I have a glamorous travel journalist friend who once let me tag along with her on assignment to the Galapagos Islands.
This was before marriage. Before kids. Before having more than a couple of employees. I was always game for such adventures.
Fast forward to now. I’m reading a “Magic School Bus” book about the ocean to my son. A school of hammerhead sharks appears within sight of Ms. Frizzle and the kids.
“The same thing happened to me,” I say.
Suddenly the boy I just had to ask to put his shoes away five times is staring at me like I have my own Roblox YouTube channel.
I haven’t talked or even thought much about this incredible trip in years.
“What did you do?” he asks.
“What do you mean, you froze?”
“I mean my whole body just stopped moving until they passed by. I couldn’t even control it.”
“How deep in the water were you?”
“Near the surface, snorkeling.”
“Show me how far your head was from the top.”

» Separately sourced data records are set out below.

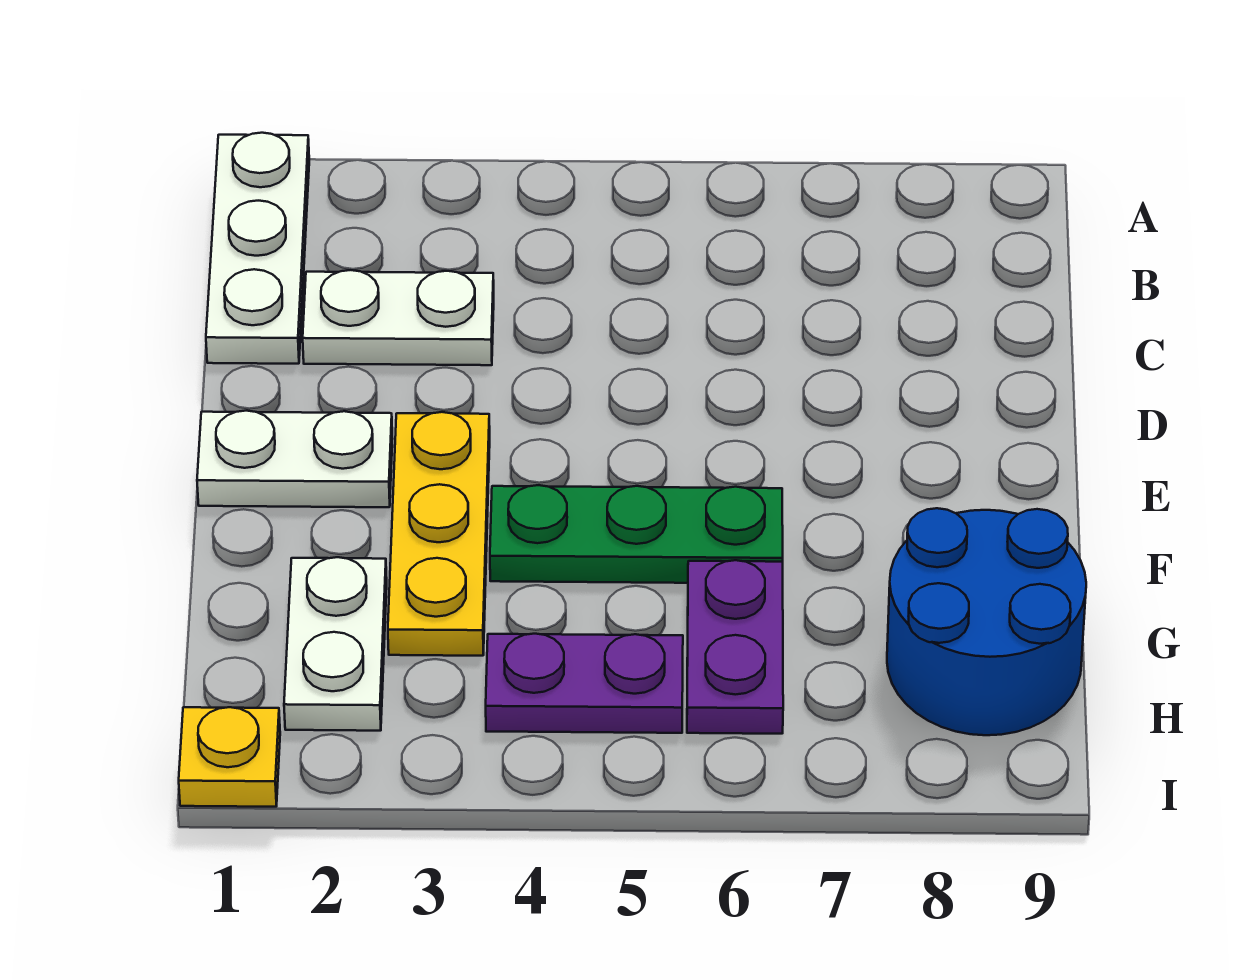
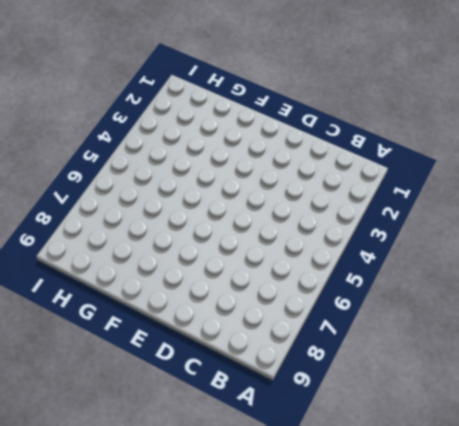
none -> white plate A1:C1 level 1
none -> white plate C2:C3 level 1

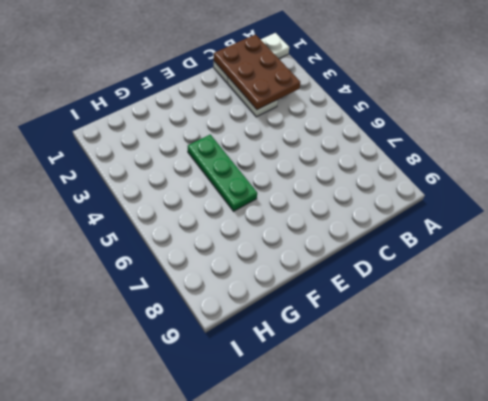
brown plate B1:C3 level 2 -> none
none -> white plate E1:E2 level 1
none -> yellow plate E3:G3 level 1

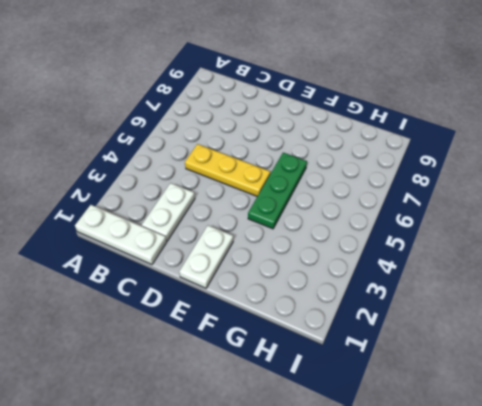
yellow plate C5:E5 level 1 -> yellow plate E3:G3 level 1
none -> white plate G2:H2 level 1
none -> purple plate G6:H6 level 1

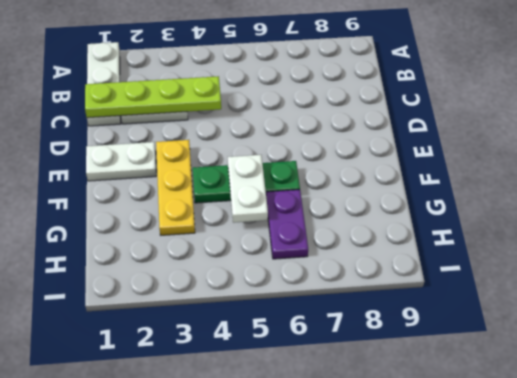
lime plate C1:C4 level 2 -> none
white plate F5:G5 level 2 -> white plate G2:H2 level 1
none -> blue round brick G8:H9 level 1
none -> purple plate H4:H5 level 1

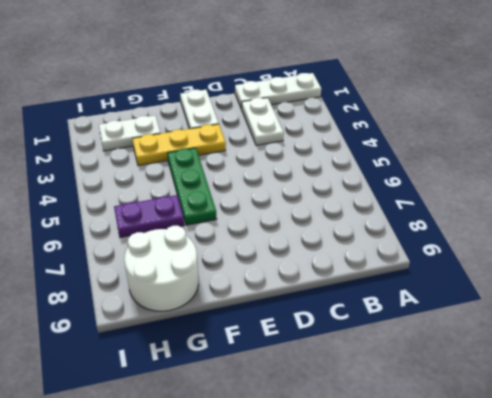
white round brick G8:H9 level 1 -> blue round brick G8:H9 level 1
none -> purple plate H4:H5 level 1
none -> yellow plate I1 level 1

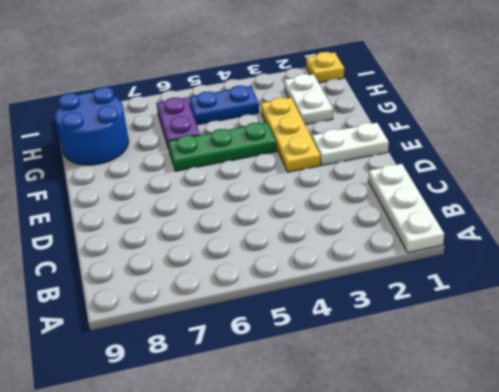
blue plate H4:H5 level 1 -> purple plate H4:H5 level 1
none -> white plate C2:C3 level 1

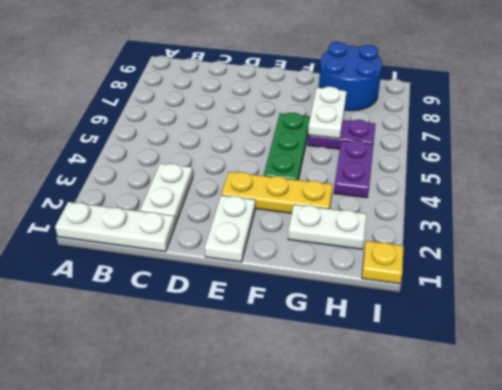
white plate G6:G7 level 2 -> none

And on it went. The next morning I got a litany of questions about snorkeling gear and life vests. At his next swim lesson, he asked my opinion on his jumping-in technique; I’ve been promoted to household watersports expert—a title I fully deserve but was never acknowledged for. Why?
Because my kids didn’t even know how awesome I am! I saw a school of hammerheads while snorkeling in the open ocean off a tiny raft! And maybe I did freeze! But that seems like an appropriate evolutionary response for a land mammal with goggles and a big straw strapped to her head!
If you don’t share your accomplishments and capabilities in some way, how can you expect anyone to look to you for leadership roles?
It often feels like the people in your life, whether it’s your boss or your kids, should just know. But the responsibility lies with you to make sure of that.
People, the good ones especially, feel uncomfortable with this idea. Like they have to brag. But think about it this way. If you don’t share, you’re doing a disservice to the very person who could use your help the most. You’re doing yourself a disservice too, by ignoring a part of your identity.
Romance your career by directly sharing an accomplishment with your boss, your client base if you have a business, or simply with someone in a higher-ranking position than you.
- You can set a meeting to review a project.
- You can send an email “progress report.”
- You can add it into a meeting or report you already provide as a “learning” or a “win.”
- You can create a case study.
- You can thank the person for their guidance, and then present the result as a part of your “thank you.”
It’s impossible to move up without owning your awesome.
It won’t be nearly as scary as the hammerheads.